___ Input for this task ___
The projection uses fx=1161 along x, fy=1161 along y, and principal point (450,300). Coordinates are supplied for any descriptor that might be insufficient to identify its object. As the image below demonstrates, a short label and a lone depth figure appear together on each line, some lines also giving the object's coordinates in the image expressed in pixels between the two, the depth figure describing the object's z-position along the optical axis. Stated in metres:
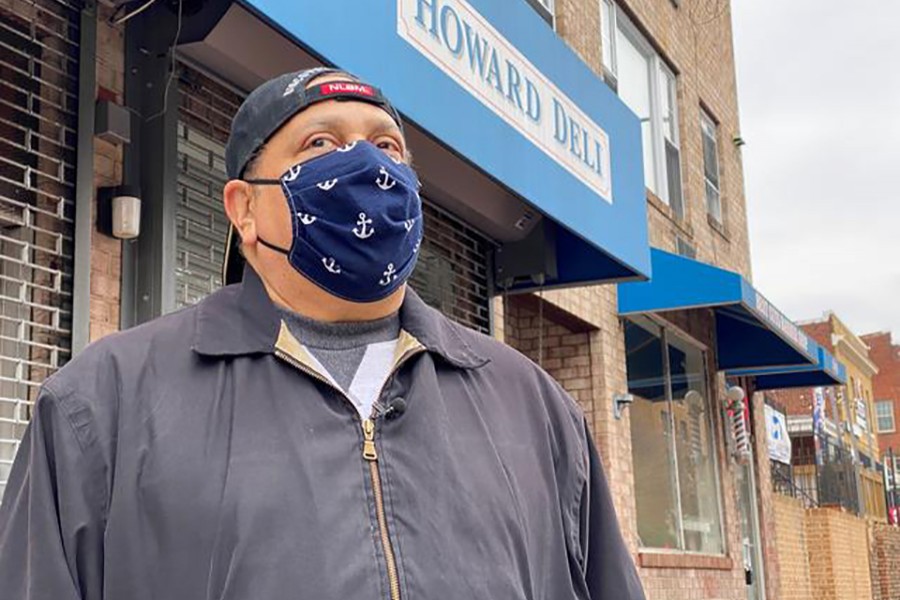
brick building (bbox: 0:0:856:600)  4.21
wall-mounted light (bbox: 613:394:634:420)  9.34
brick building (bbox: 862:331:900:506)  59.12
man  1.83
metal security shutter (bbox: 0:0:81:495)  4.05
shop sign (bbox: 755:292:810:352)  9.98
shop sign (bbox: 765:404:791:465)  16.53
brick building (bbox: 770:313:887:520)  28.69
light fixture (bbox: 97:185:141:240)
___
___ Input for this task ___
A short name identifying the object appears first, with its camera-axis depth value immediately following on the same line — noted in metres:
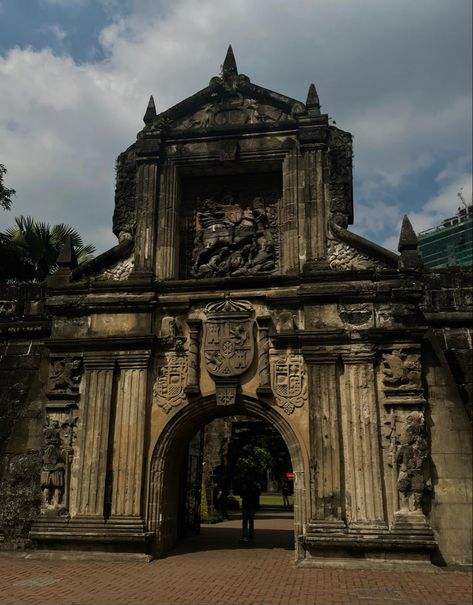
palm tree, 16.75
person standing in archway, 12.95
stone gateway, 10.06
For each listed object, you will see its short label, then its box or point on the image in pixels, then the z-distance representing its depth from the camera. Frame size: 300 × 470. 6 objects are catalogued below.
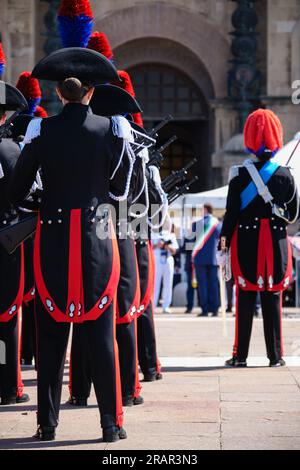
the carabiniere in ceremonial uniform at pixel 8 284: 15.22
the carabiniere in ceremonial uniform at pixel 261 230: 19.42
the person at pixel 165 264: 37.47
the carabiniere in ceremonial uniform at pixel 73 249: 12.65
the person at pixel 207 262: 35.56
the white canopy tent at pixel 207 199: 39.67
___
### Your assignment:
Find the line with "the carabiniere in ceremonial uniform at pixel 261" in the entries above. Retype it and each line after it, exactly, through the line with "the white canopy tent at pixel 207 199: 39.67", and stop there.

### Task response:
the carabiniere in ceremonial uniform at pixel 261 230: 19.42
the person at pixel 165 264: 37.47
the carabiniere in ceremonial uniform at pixel 73 249: 12.65
the person at pixel 207 262: 35.56
the white canopy tent at pixel 207 199: 39.67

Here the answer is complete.